Known for its stunning architecture, Lingering Garden is among the best-preserved gardens in Suzhou, and one of the four most famous gardens in China, together with the Humble Administrator’s Garden in Suzhou, the Summer Palace in Beijing and the Chengde Mountain Resort in Hebei province. The garden spans nearly nine square miles (23,000 square meters), and originally served as a classical private garden, with magnificent halls, various buildings and lush grounds.
History of Lingering Garden
Throughout its 400-year history, Lingering Garden has changed its owners several times. Situated outside Changmen Gate, it was built in 1593 during the Ming Dynasty (1368-1644) when a retired official named Xu Taishi commissioned well-known stonemason Zhou Shicheng to build it as his primary residence. It was called East Garden, but years later was renamed Hanbi Villa after Liu Shu purchased it during the Qing Dynasty in 1794. As a calligrapher, Liu carved masterpieces on both sides of the buildings’ corridors, and also collected stones of unusual shapes in the garden. New owners acquired it in 1873, renamed it Lingering Garden and continued the previous owner’s restoration work.
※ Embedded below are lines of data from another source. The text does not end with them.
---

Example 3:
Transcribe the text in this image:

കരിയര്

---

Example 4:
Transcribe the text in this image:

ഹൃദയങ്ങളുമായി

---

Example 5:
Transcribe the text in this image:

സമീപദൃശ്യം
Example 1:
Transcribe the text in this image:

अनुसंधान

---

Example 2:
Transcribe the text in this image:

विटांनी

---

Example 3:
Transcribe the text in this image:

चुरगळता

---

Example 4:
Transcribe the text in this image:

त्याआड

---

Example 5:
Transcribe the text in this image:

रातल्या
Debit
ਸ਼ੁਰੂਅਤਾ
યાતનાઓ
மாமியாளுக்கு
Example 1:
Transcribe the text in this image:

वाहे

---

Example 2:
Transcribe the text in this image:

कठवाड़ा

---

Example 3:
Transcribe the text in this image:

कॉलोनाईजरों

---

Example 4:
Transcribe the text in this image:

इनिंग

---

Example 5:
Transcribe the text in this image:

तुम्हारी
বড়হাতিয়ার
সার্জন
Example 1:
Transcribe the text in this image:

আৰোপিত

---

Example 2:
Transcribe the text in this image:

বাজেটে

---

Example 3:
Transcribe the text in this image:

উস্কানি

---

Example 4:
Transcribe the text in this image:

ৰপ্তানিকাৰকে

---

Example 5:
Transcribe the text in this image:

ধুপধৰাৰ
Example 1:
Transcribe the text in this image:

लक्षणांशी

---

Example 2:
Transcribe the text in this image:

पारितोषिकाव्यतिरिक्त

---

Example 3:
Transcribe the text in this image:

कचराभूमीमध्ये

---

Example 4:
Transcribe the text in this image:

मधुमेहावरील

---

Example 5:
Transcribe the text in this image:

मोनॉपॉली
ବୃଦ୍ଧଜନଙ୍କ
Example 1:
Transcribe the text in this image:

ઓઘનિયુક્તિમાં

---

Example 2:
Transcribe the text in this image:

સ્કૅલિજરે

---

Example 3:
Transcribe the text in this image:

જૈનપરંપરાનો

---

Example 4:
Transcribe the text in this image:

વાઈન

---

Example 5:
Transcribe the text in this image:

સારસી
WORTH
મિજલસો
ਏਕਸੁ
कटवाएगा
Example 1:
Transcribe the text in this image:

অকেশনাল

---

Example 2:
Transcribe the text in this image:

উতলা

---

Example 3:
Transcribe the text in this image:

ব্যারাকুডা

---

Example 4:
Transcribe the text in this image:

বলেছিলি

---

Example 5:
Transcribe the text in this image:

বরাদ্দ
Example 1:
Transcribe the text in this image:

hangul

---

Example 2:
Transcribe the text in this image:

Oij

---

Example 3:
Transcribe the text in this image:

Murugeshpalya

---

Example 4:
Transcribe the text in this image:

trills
Though almost demolished in the 1930s, government sponsorship eventually facilitated repairs and it opened to the public in 1954. Since then, it has remained a popular tourist destination and was designated a UNESCO World Heritage Site in 1997.
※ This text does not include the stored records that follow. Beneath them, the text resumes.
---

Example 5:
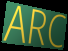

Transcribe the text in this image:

ARC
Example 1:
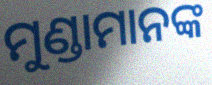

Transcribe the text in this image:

ମୁଣ୍ଡାମାନଙ୍କ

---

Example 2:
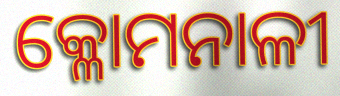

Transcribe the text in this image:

କ୍ଳୋମନାଳୀ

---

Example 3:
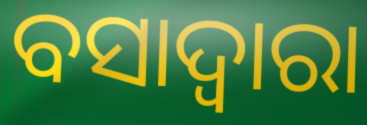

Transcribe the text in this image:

ବସାଦ୍ୱାରା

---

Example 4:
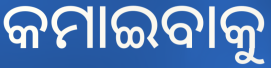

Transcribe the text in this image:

କମାଇବାକୁ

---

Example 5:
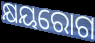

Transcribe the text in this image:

କ୍ଷୟରୋଗ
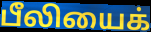
பீலியைக்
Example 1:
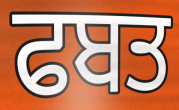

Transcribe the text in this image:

ਫਬਤ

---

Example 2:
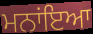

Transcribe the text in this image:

ਮਨਾਂਇਆ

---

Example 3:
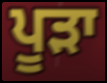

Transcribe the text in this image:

ਪੂੜਾ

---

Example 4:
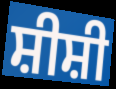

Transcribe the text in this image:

ਸ਼ੀਸ਼ੀ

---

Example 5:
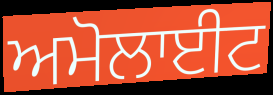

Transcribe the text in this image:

ਅਮੋਲਾਈਟ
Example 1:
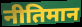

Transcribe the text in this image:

नीतिमान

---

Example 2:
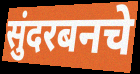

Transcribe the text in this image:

सुंदरबनचे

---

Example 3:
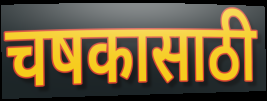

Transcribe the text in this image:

चषकासाठी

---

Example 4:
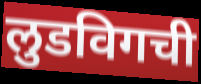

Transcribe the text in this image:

लुडविगची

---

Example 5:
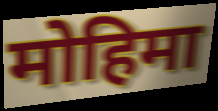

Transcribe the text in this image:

मोहिमा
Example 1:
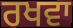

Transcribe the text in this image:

ਰਖਵਾ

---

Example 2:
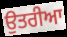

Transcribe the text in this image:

ਉਤਰੀਆ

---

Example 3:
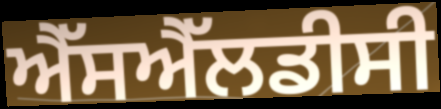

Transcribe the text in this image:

ਐੱਸਐੱਲਡੀਸੀ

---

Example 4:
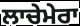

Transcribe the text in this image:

ਲਾਚੇਮੇਰਾ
Design and characteristics
As one of the classical gardens in Suzhou, Lingering Garden was created in typical Qing Dynasty style, inspired by royal hunting gardens and featuring stunning natural landscapes within limited space. The domiciles, ancestral temples and private gardens blend seamlessly with their surroundings, built under the influence of a poetic freehand style that originated with traditional Chinese landscape paintings. Elegance, craftsmanship and rich cultural implications merge to lend insight into the aesthetics of ancient Chinese intellectuals.
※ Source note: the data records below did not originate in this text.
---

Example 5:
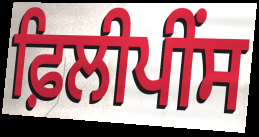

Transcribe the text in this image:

ਫ਼ਿਲੀਪੀਂਸ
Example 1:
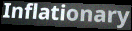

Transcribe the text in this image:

Inflationary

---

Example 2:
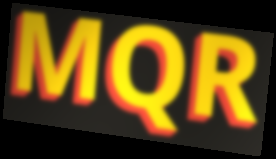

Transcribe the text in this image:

MQR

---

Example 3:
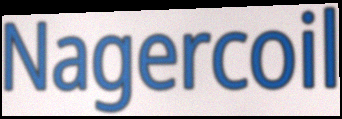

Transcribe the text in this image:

Nagercoil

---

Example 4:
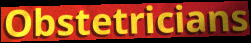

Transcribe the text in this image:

Obstetricians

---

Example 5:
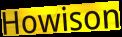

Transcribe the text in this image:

Howison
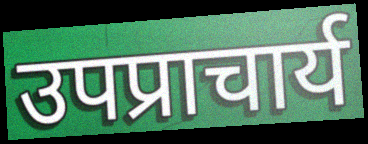
उपप्राचार्य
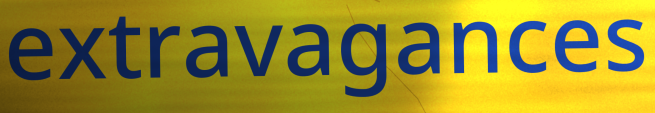
extravagances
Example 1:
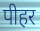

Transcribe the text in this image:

पीहर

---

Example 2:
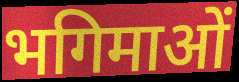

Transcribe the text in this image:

भगिमाओं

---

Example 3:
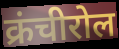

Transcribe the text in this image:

क्रंचीरोल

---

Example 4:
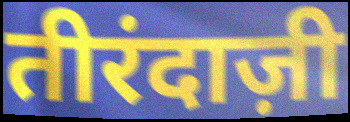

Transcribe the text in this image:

तीरंदाज़ी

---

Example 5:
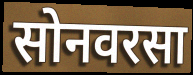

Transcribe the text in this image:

सोनवरसा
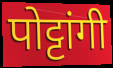
पोट्टांगी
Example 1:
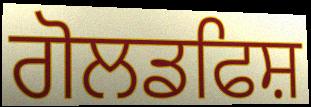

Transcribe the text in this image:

ਗੋਲਡਫਿਸ਼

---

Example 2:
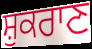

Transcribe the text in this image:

ਸ਼ੁਕਰਾਣ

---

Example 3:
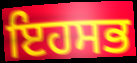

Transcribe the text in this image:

ਇਹਸਭ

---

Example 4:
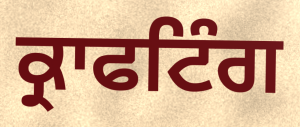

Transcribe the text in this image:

The garden is now divided into distinctly themed central, eastern, western and northern parts, all connected by a long, covered corridor bedecked with calligraphy carved into the walls of stone. The ancestral temple and house lie south of the garden. Of the four parts, the central area — which made up the original Lingering Garden — is the heart and soul of the whole complex, while the three others were added later.
The central section features a man-made mountain and lake scenery. The eastern part is noted for groupings of elegant buildings and gardens, including the Celestial Hall of Five Peaks. The western part is characterized by enchanting, woody hills covered with maple trees that turn bright red in autumn. The northern part, a former vegetable garden, now boasts exhibits of potted plants and bonsai, idyllic scenes and cottages with bamboo fences.